An 11th-placed finish was painful for all involved – with the women’s side, the Sakura Sevens ending 12th. But for Hikosaka, who moved on to 15s after the tournament, the benefits have been lasting. 

“Getting involved in international competitions at a young age really helped me with my confidence when playing 15s as well,” said the man who plays for Toyota Verblitz in Japan’s League One. “As a wing, there’s not actually a huge difference [between sevens and 15s] so definitely that similarity in terms of the two [formats] really helped me. 

“The level of fitness [required in sevens] is insane but there’s a lot of attacking in the wider space, so I really enjoyed it.”

Women leading the way

The men’s and women’s sides have both secured spots at this summer’s Olympic Games in Paris – “really important for us” according to Hikosaka – thanks to victories in their respective Asia Rugby qualifiers, hosted in Osaka last November. 

It is a launchpad for the next growth stage and the Sakura Sevens have already been taking advantage. The team ended the HSBC World Rugby Sevens Series 2023 with a fifth-place finish in the final leg in France and they have since been battling it out with the very best this season in the HSBC SVNS 2024 series. 

“There’s more attention in women’s Japanese rugby on sevens than 15s because we will participate in one of the biggest sporting events, the Olympics,” Hikosaka explained. 

“It [interest] will definitely increase and there’s already a lot of young athletes playing sevens and making it to the national team squad.” 
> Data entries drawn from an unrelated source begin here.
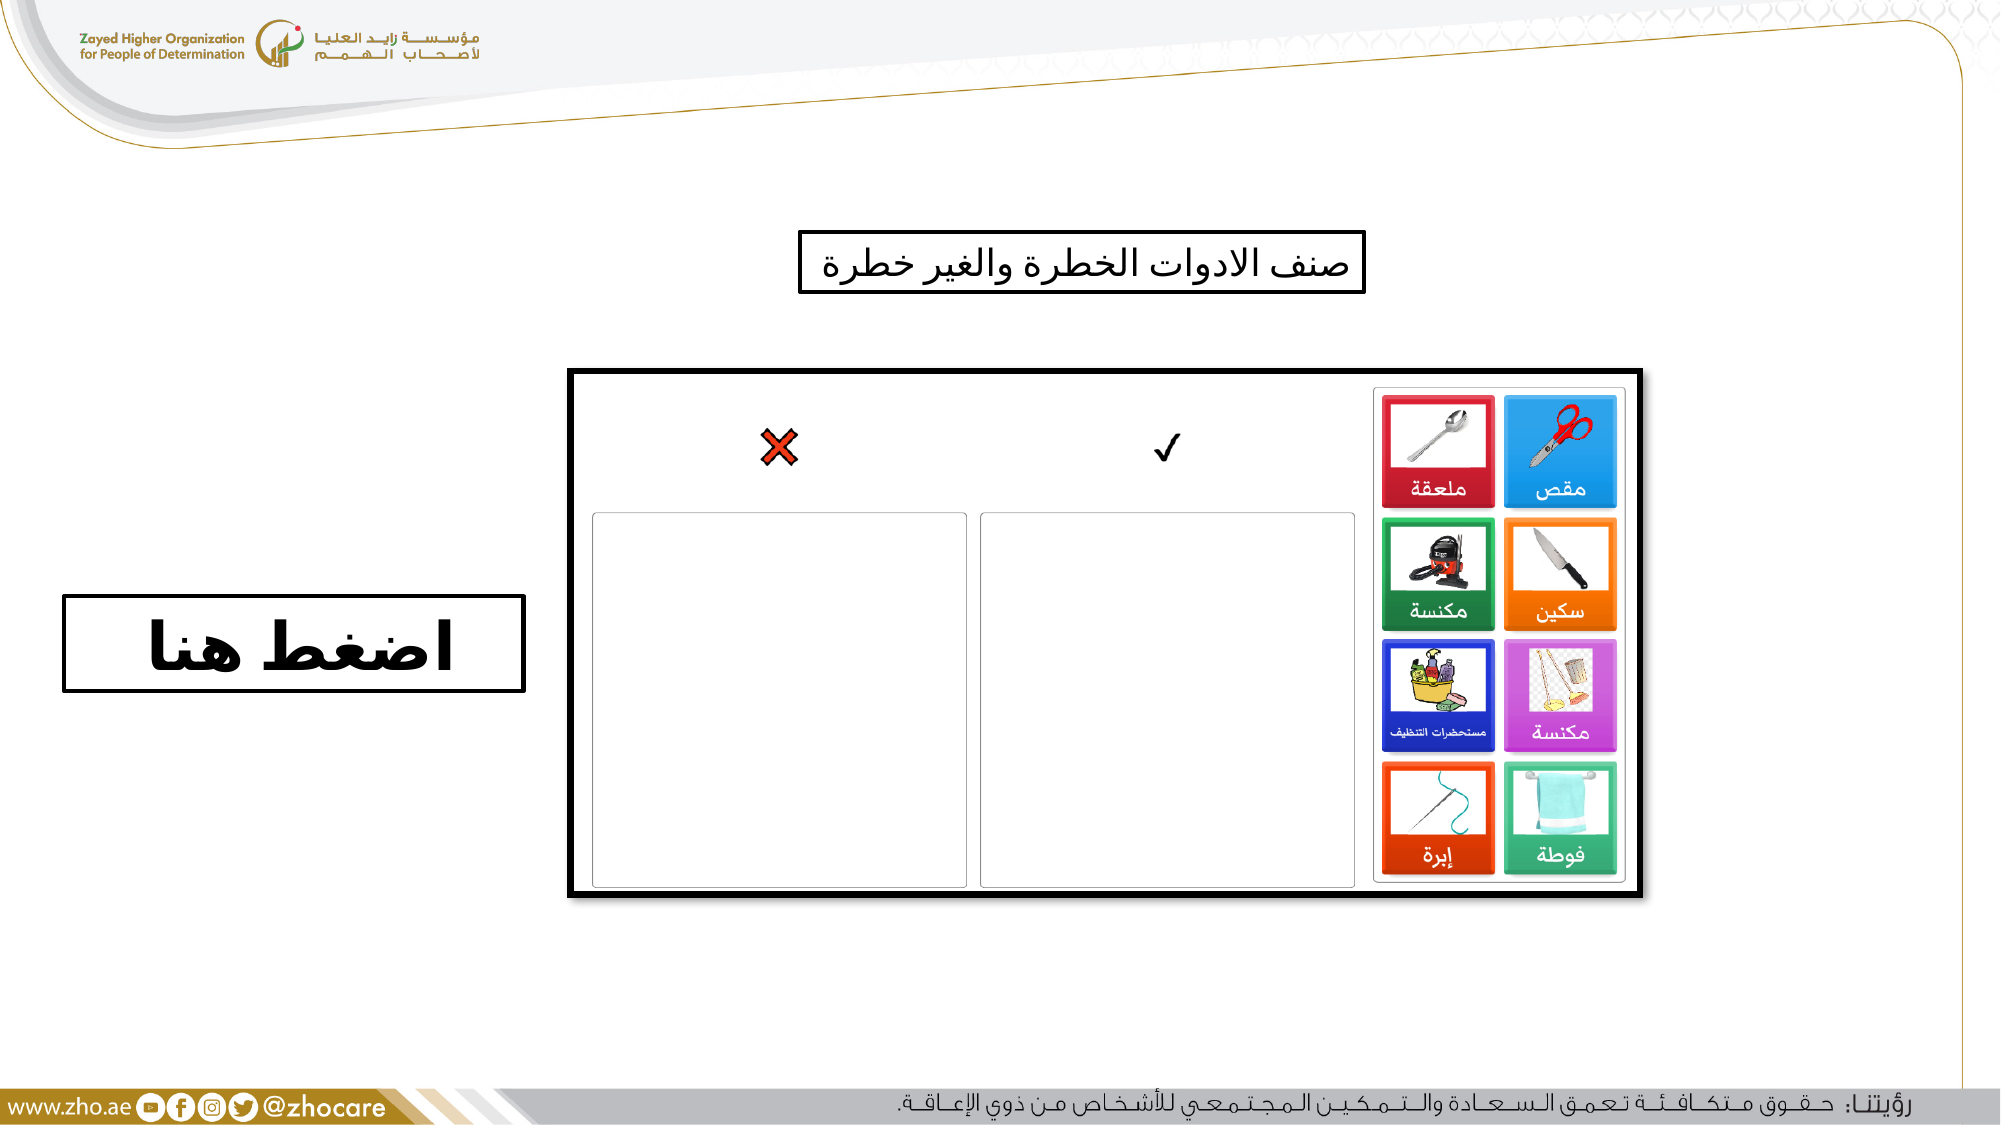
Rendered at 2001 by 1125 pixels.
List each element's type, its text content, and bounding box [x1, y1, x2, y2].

text_box صنف الادوات الخطرة والغير خطرة [798, 230, 1366, 294]
picture [0, 0, 2001, 1125]
text_box اضغط هنا [62, 594, 526, 693]
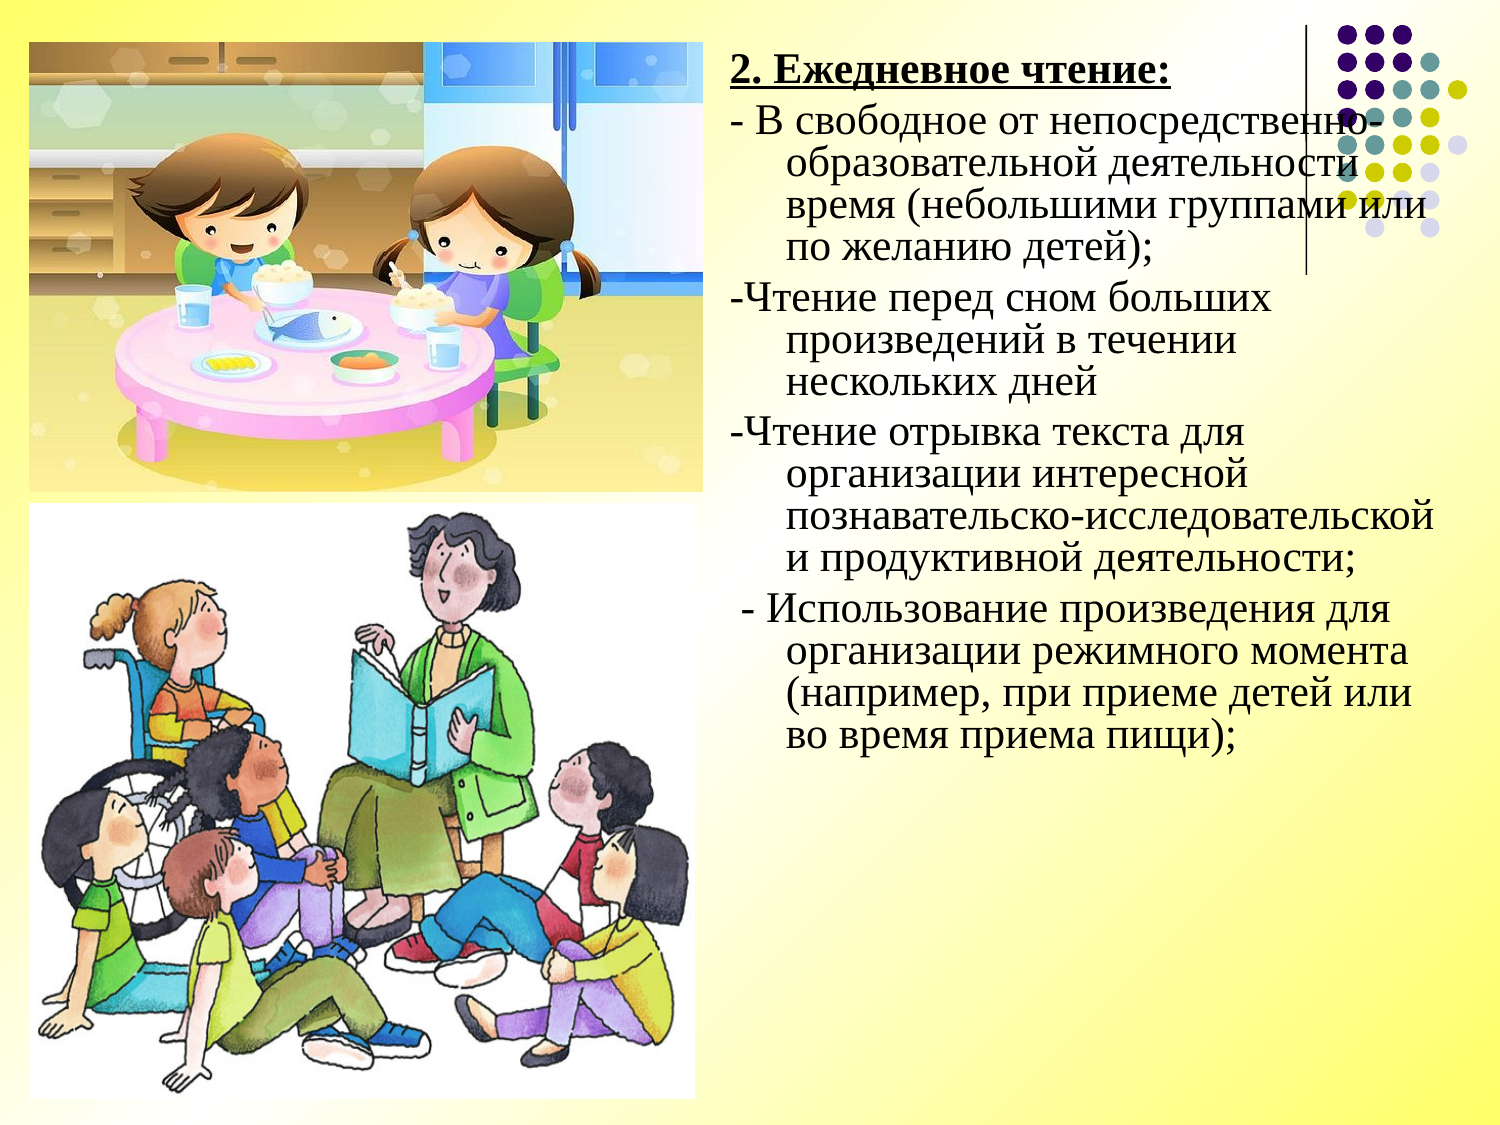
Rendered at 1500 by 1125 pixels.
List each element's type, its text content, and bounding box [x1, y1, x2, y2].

list 2. Ежедневное чтение: - В свободное от непосредственно-образовательной деятельности время (небольшими группами или по желанию детей); -Чтение перед сном больших произведений в течении нескольких дней -Чтение отрывка текста для организации интересной познавательско-исследовательской и продуктивной деятельности; - Использование произведения для организации режимного момента (например, при приеме детей или во время приема пищи); [714, 42, 1451, 940]
picture [29, 42, 703, 492]
picture [29, 503, 695, 1099]
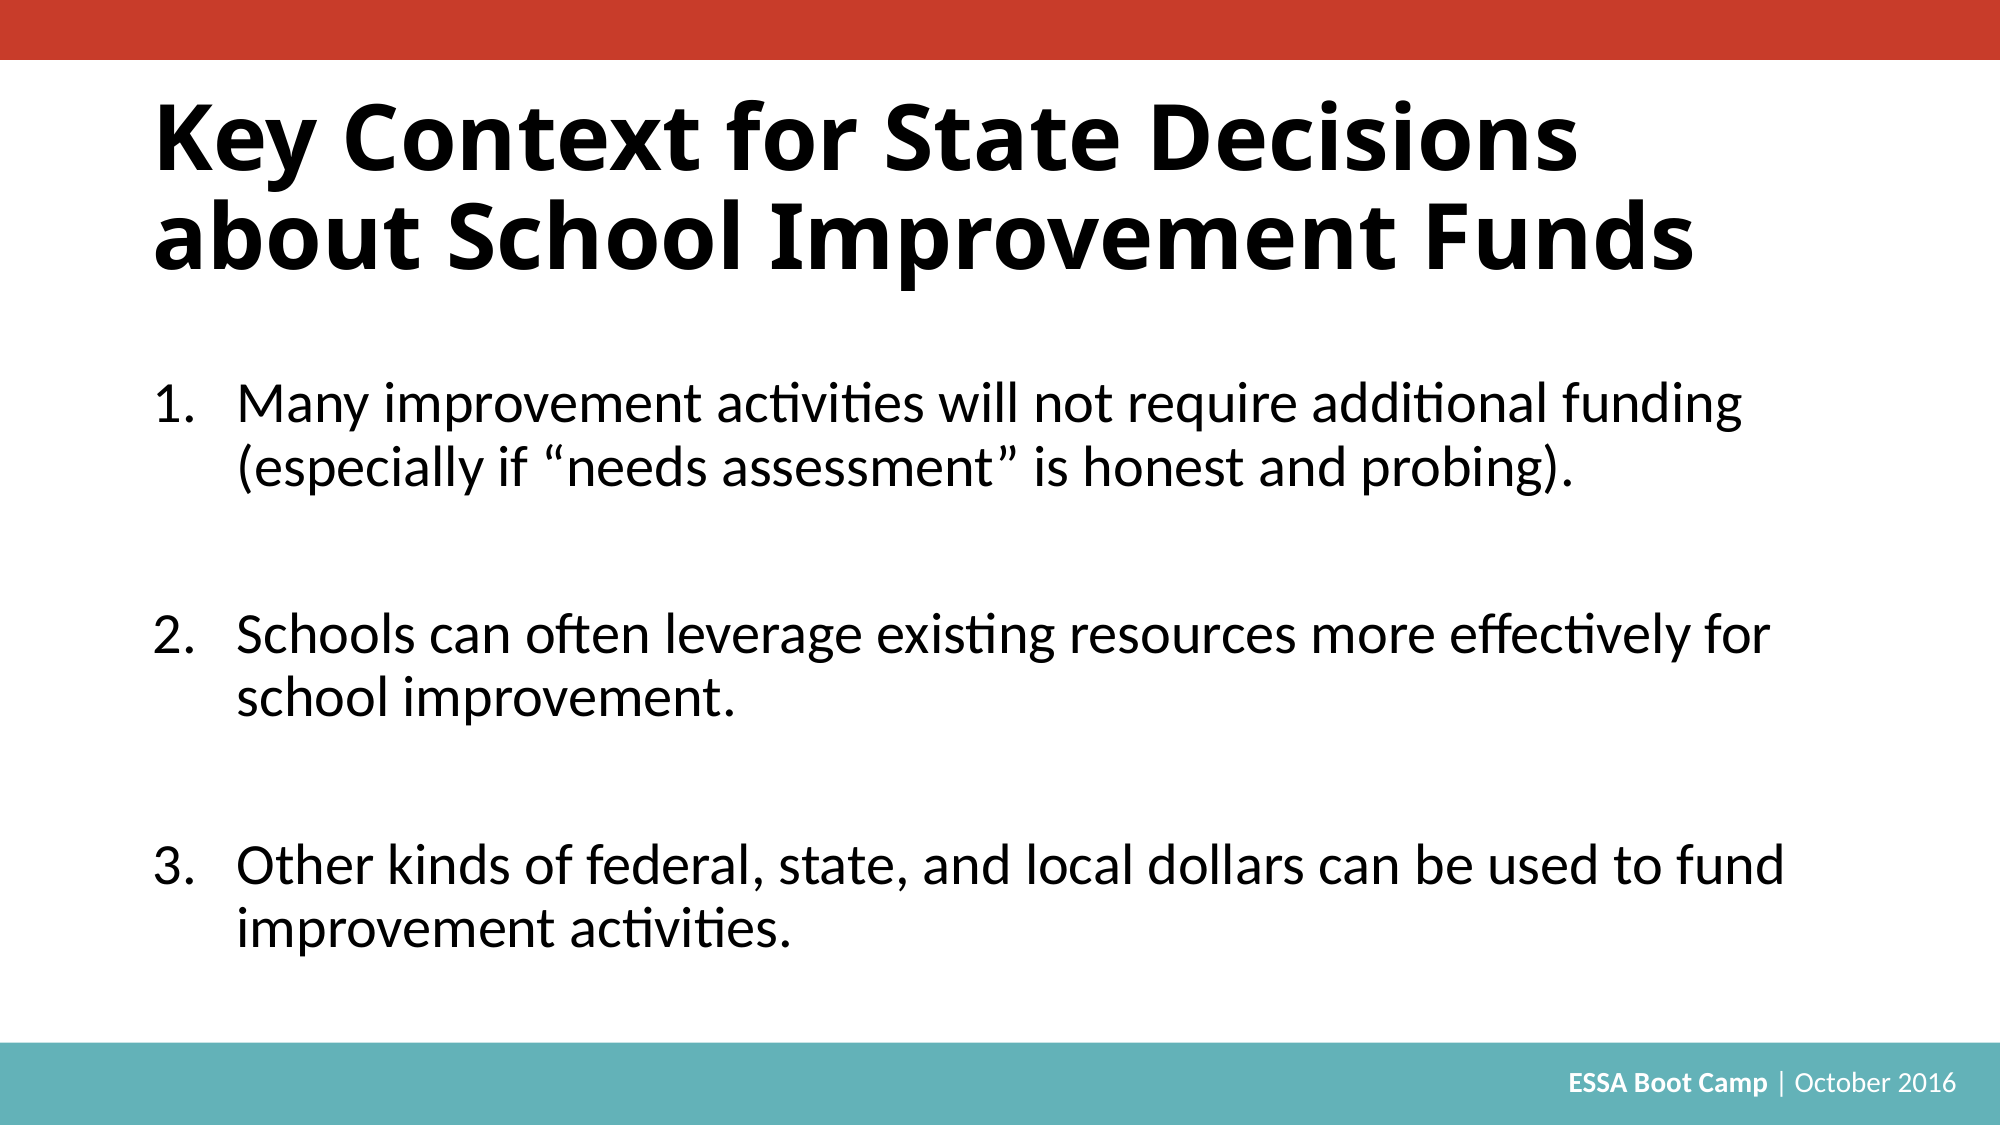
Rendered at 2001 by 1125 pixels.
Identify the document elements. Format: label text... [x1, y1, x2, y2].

list Many improvement activities will not require additional funding (especially if “needs assessment” is honest and probing). Schools can often leverage existing resources more effectively for school improvement. Other kinds of federal, state, and local dollars can be used to fund improvement activities. [137, 365, 1863, 1038]
title Key Context for State Decisions about School Improvement Funds [137, 81, 1863, 299]
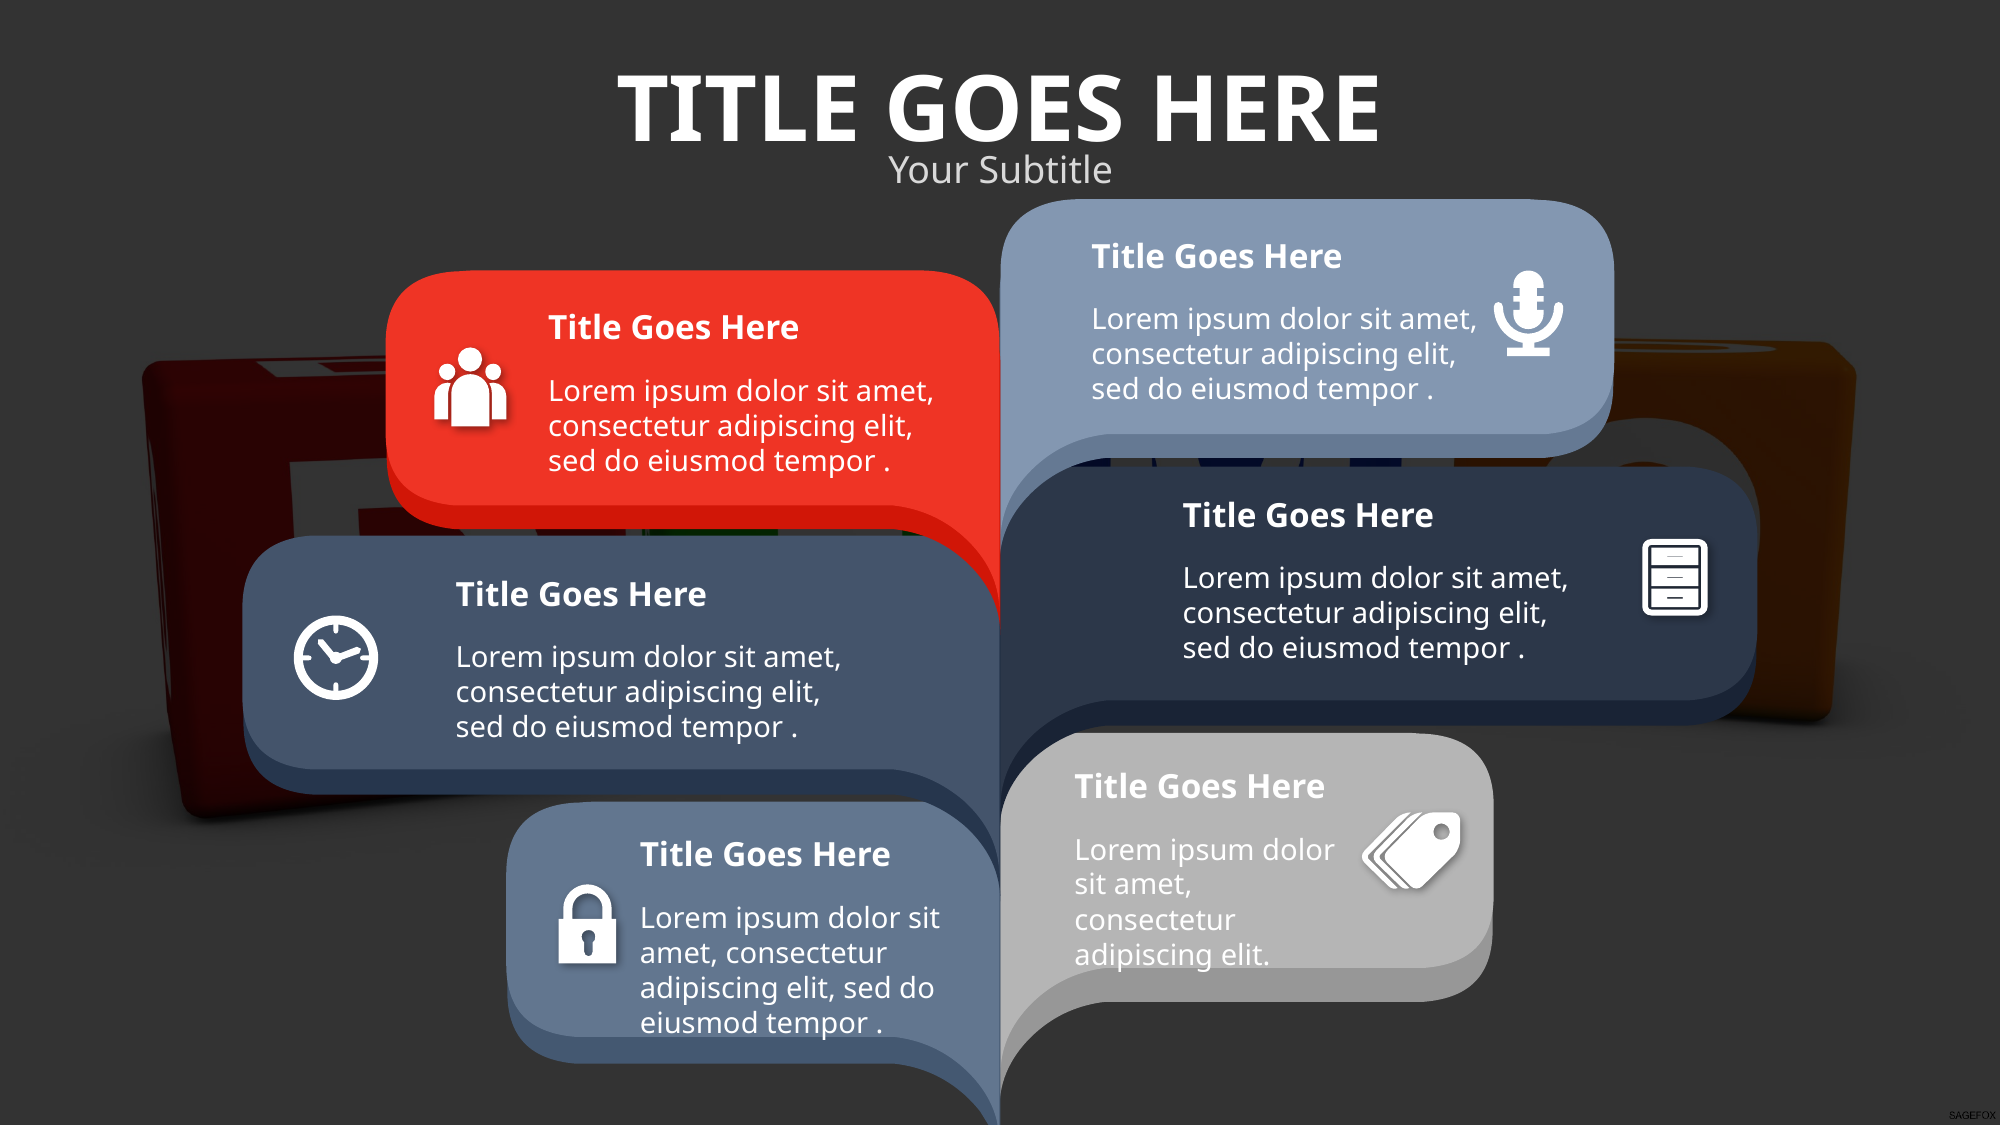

Social media helps. “It’s massive,” the winger said. “There are lots of highlights and try scoring on social media, the impact is pretty impressive.” 

Bright future

The men’s national team are currently plying their trade on the World Rugby HSBC Sevens Challenger 2024 competition. Fifth in the first of three legs, the team is aiming to grab promotion back to SVNS via the Grand Final in Madrid, between 31 May and 2 June. 

“What is really important is that we participate in core competitions that get the most attention. If we can do that, the results will come,” Hikosaka stressed. 

While he admits that the team are perhaps a ‘step behind’ the top tier right now, the man who joined the national sevens squad from university is delighted by ongoing age-grade development in the game. Not only is there now a national Japan university sevens side, there’s also a high school one.

Hikosaka himself has maintained strong ties to the sevens game. An avid watcher, he and team-mate Barrett have spent plenty of time recently analysing just why men's HSBC SVNS 2024 series leaders Argentina are so good right now. Apparently, it’s all down to the perfect blend of consistent faces and youthful exuberance. 

“I do have a lot of love for sevens,” the smiling winger confirmed.